-------- Passage
VEGETABLES FOR SHADE
In the last two or three years there has been a heightened interest in kitchen gardens and producing fresh and delicious vegetables. Articles have featured adding vegetables to flower beds, creating very small vegetable gardens, growing plants up on poles or trellises to increase productivity in a small space, and experimenting with dwarf varieties. Six hours of full sun is a requirement.
Recently I talked with a kitchen gardener who does not have the magical six hours. He was apologetic and down played his results because, “I have mostly shade.” In fact, some wonderful vegetables prefer partial shade or dappled sunlight. Think of greens. I grow a modest variety of lettuces, spinach, mache, tatsoi, arugula, and rapa. By mid-summer all of my greens need to be in partial shade to protect them from the heat which causes early bolting. When I plant cabbage, Brussel sprouts, and broccoli in mid-July for a fall harvest I keep the plants semi-shaded and cooler either by planting in dappled shade or creating shade with screening.
----------------
-------- Data to examine
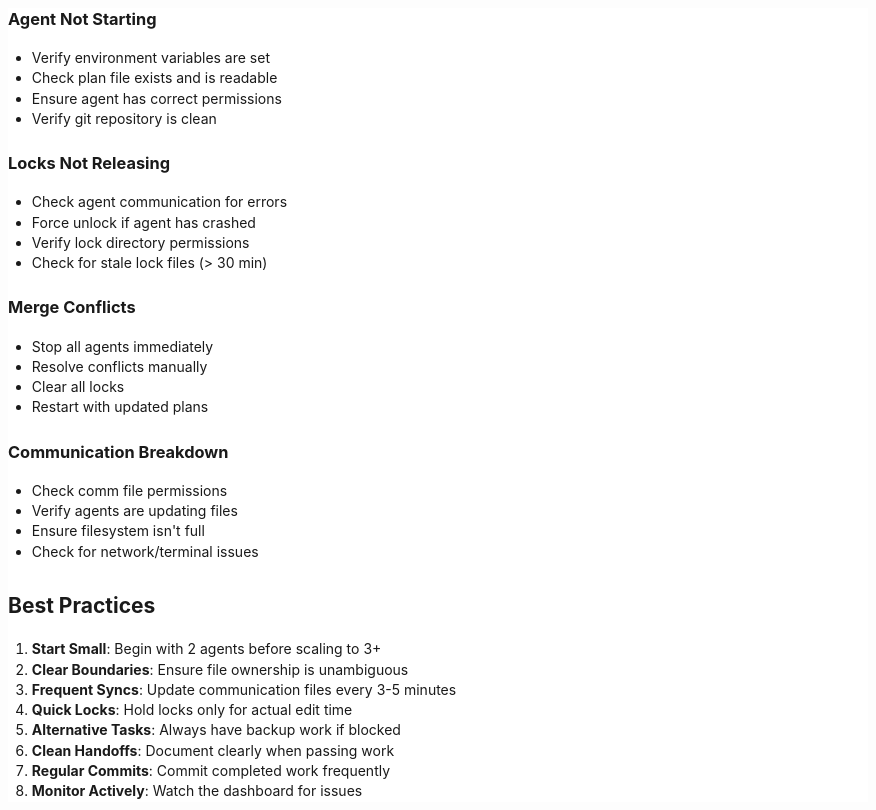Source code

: ### Agent Not Starting
- Verify environment variables are set
- Check plan file exists and is readable
- Ensure agent has correct permissions
- Verify git repository is clean

### Locks Not Releasing
- Check agent communication for errors
- Force unlock if agent has crashed
- Verify lock directory permissions
- Check for stale lock files (> 30 min)

### Merge Conflicts
- Stop all agents immediately
- Resolve conflicts manually
- Clear all locks
- Restart with updated plans

### Communication Breakdown
- Check comm file permissions
- Verify agents are updating files
- Ensure filesystem isn't full
- Check for network/terminal issues

## Best Practices

1. **Start Small**: Begin with 2 agents before scaling to 3+
2. **Clear Boundaries**: Ensure file ownership is unambiguous  
3. **Frequent Syncs**: Update communication files every 3-5 minutes
4. **Quick Locks**: Hold locks only for actual edit time
5. **Alternative Tasks**: Always have backup work if blocked
6. **Clean Handoffs**: Document clearly when passing work
7. **Regular Commits**: Commit completed work frequently
8. **Monitor Actively**: Watch the dashboard for issues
----------------
_Required work_
a – In the passage on vegetables for shade, why must the greens be in partial shade by mid-summer?
b – Repeat the passage on vegetables for shade from "VEGETABLES FOR SHADE" down to "is a requirement.".

_Exercise results_
a – Partial shade protects them from the heat that causes early bolting.

b –
VEGETABLES FOR SHADE
In the last two or three years there has been a heightened interest in kitchen gardens and producing fresh and delicious vegetables. Articles have featured adding vegetables to flower beds, creating very small vegetable gardens, growing plants up on poles or trellises to increase productivity in a small space, and experimenting with dwarf varieties. Six hours of full sun is a requirement.